Estimating treatment efficacy over time: A logistic regression model for binary longitudinal outcomes

This paper presents a case study in longitudinal data analysis where the goal is to estimate the efficacy of a new drug for treatment of a severe chronic constipation. Data consist of long sequences of binary outcomes (relief/no relief) on each of a large number of patients randomized to treatment (low and high dose) or placebo. Data characteristics indicate: (1) the treatment effects vary non-linearly with time; (2) there is substantial heterogeneity across subjects in their responses to treatment; and (3) there is a high proportion of subjects who never experience any relief (the non-responders). To overcome these challenges, we develop a hierarchical model for binary longitudinal data with a mixture distribution on the probability of response to account for the high frequency of non-responders. While the model is specified conditionally on subject-specific latent variables, we also draw inferences on key population-average parameters for the assessment of the treatments' efficacy in a population.
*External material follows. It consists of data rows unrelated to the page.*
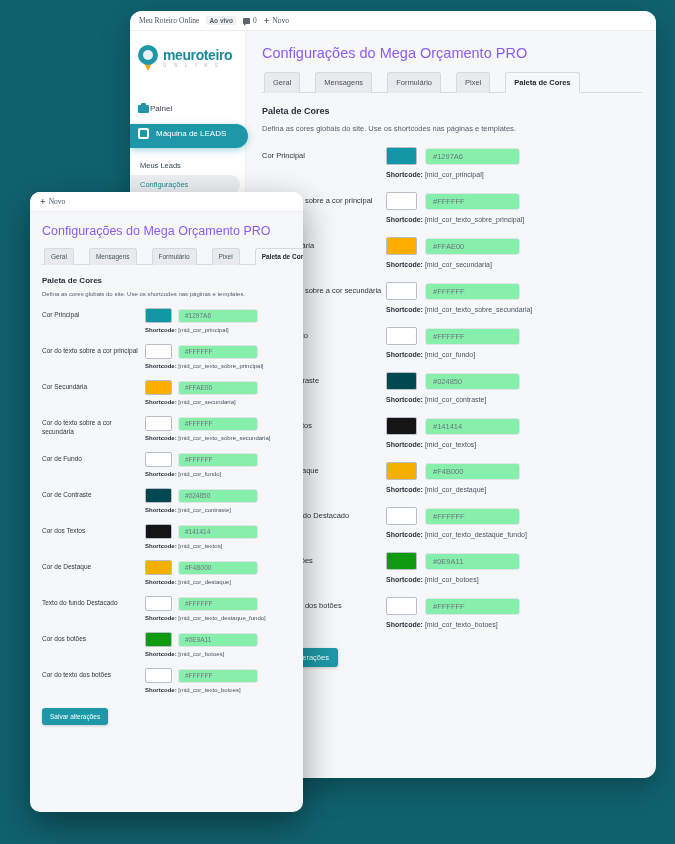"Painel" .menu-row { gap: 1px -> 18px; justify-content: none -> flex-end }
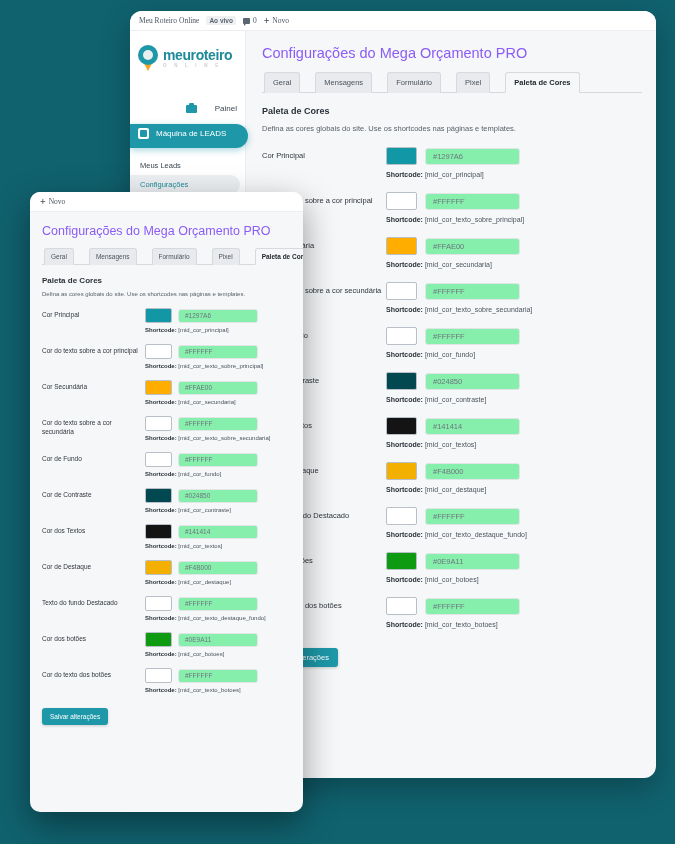"Máquina de LEADS" .menu-active { padding: 4px 8px 9px 8px -> 17px 8px 9px 8px }
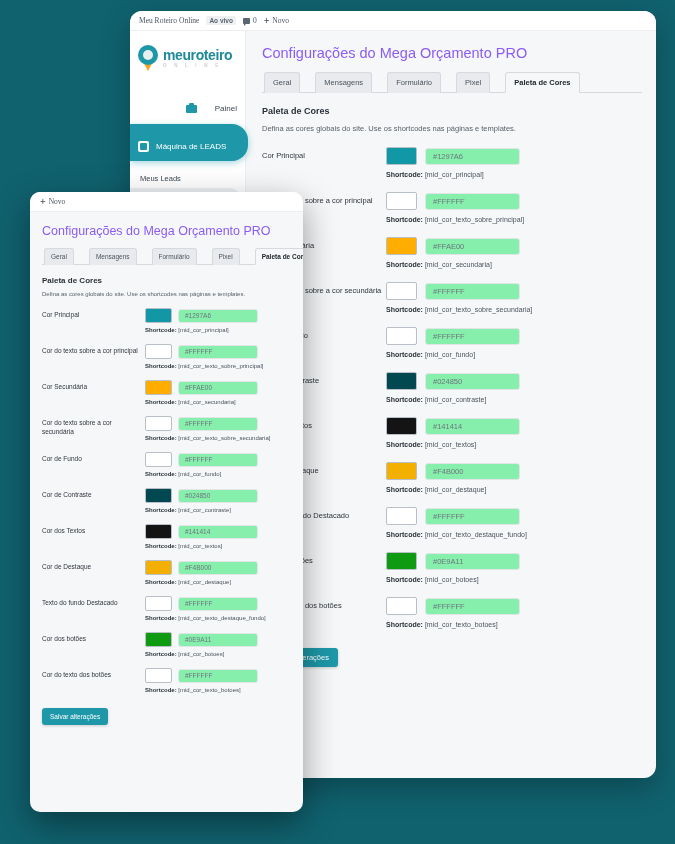"Cor Principal" .field-label { margin-left: none -> 12px }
In addition we employ a model-checking method to compare the goodness-of-fit for our model against simpler modelling approaches for aggregated counts, such as the zero-inflated Poisson and zero-inflated negative binomial models. We estimate subject-specific and population-average rate ratios of relief for the treatment with respect to the placebo as functions of time (RR_t), and compare them with the rate ratios estimated from the models for aggregated counts. We find that: (1) the treatment is effective with respect to the placebo with higher efficacy at the beginning of the study; (2) the estimated rate ratios from the models for aggregated counts appear to be similar to the average across time of the population-average rate ratios estimated under our model; and (3) model-checking suggests that the hierarchical and zero-inflated negative binomial model fit the data best. If we are mainly interested to establish the overall efficacy (or safety) of a new drug, it is appropriate to aggregate the longitudinal data over time and analyse the count data by use of standard statistical methods. However, the models for aggregated counts cannot capture time trend of treatment such as the initial treatment benefit or the development of tolerance during the early stage of the treatment which may be important information to physicians to predict the treatment effects for their patients.